SOURCE PASSAGE

╔══

As to what to do next?  Should you withdraw from the high court case.  It will cost you an awful lot of money, which you would have been advised about from the start.  But is it the best step?

Should you prioritise paying off the money you owe to the bank?  You obviously still continue to live in the house so it must be safe to still live in, so there is that at least.  (I have heard of an engineer who was inspecting a house for poor build quality who became so concerned about the structural safety of the house he recommended the occupiers vacate on the spot).  The issue of it being non-complaint with planning only becomes an issue if you want to sell.  

You should not consider all your issues being connected.   I think the  bank relying on a subsequently withdrawn compliance certificate before they drew down the mortgage is a red herring.  The only outcome is that you sue the architect which you are already doing.


----------



## Seagull (26 Apr 2021)

They should change professional indemnity insurance to the same basis as third party car insurance, in that where the client has breached the insurance conditions, the insurer still has to make good the injured party, but can in turn pursue their client for costs.


----------



## Ravima (3 May 2021)

Jess015, you are in a terrible position, but what's the point of continuing to sue the architect if there is no insurance behind him? Will you be able to collect any money that a court might award against him? Worse, if he can't pay up, you will have to pay your own expenses in the case. From the picture you paint, this will not be cheap. You are in High Court, so you have a solicitor a BL and an SC. You also will have professional witnesses, other engineers/architects at a minimum. 

If architect is still in business and a member of a professional body, you might be able to complain. However, from memory, I think anyone could call themselves an architect back in 2003. Now they must all be professionally trained.


----------

╚══

SOURCE INFORMATION
╔══

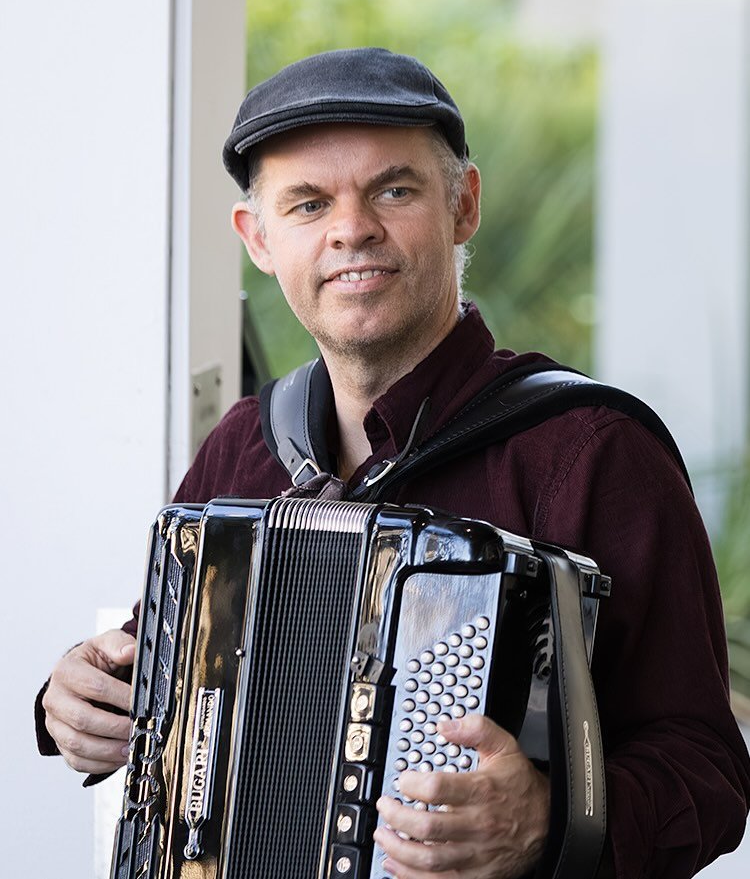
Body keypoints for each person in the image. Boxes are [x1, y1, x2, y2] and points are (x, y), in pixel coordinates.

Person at [37, 48, 750, 878]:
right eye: (308, 203)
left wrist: (546, 823)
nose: (351, 229)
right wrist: (75, 703)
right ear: (259, 239)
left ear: (464, 205)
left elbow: (708, 769)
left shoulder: (590, 448)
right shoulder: (244, 443)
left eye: (394, 189)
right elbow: (160, 674)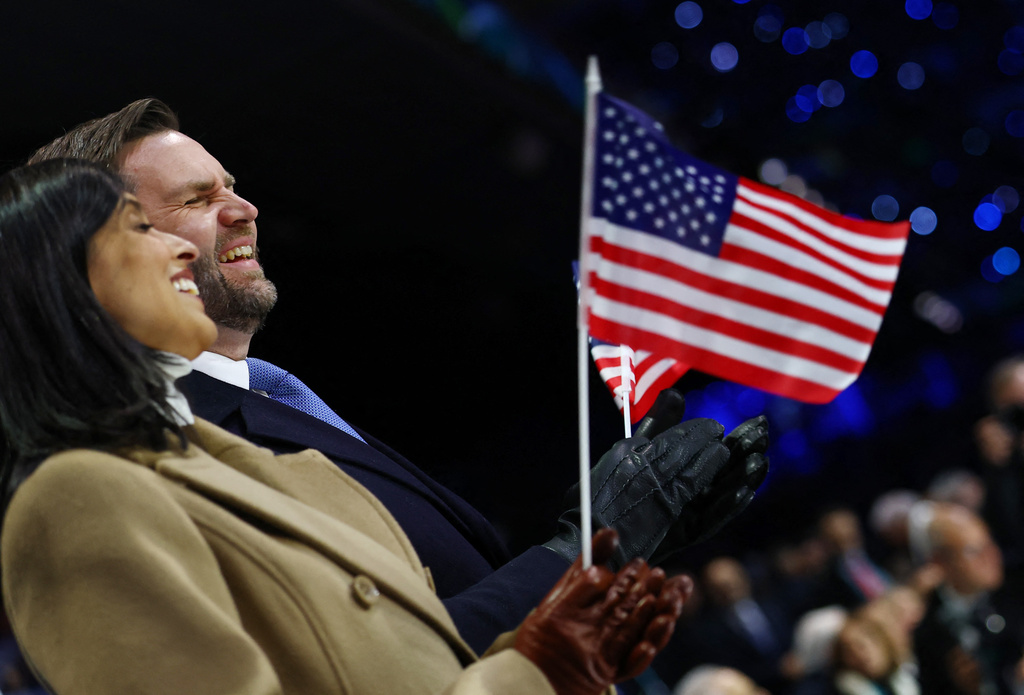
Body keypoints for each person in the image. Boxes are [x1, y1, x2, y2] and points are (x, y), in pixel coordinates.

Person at [27, 98, 770, 652]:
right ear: (100, 257)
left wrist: (627, 542)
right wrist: (585, 546)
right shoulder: (151, 455)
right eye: (196, 200)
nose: (245, 210)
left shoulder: (268, 396)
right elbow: (380, 666)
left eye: (230, 185)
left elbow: (442, 602)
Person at [909, 502, 1024, 695]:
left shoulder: (1015, 591)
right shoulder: (925, 628)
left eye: (990, 543)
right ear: (940, 561)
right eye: (974, 551)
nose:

╚══

TASK OBJECTIVE
Please copy the forum thread word for word between "You should not" and "are already doing.", inclusive. Rely on the forum thread alone.

SOLVED EXERCISE
You should not consider all your issues being connected.   I think the  bank relying on a subsequently withdrawn compliance certificate before they drew down the mortgage is a red herring.  The only outcome is that you sue the architect which you are already doing.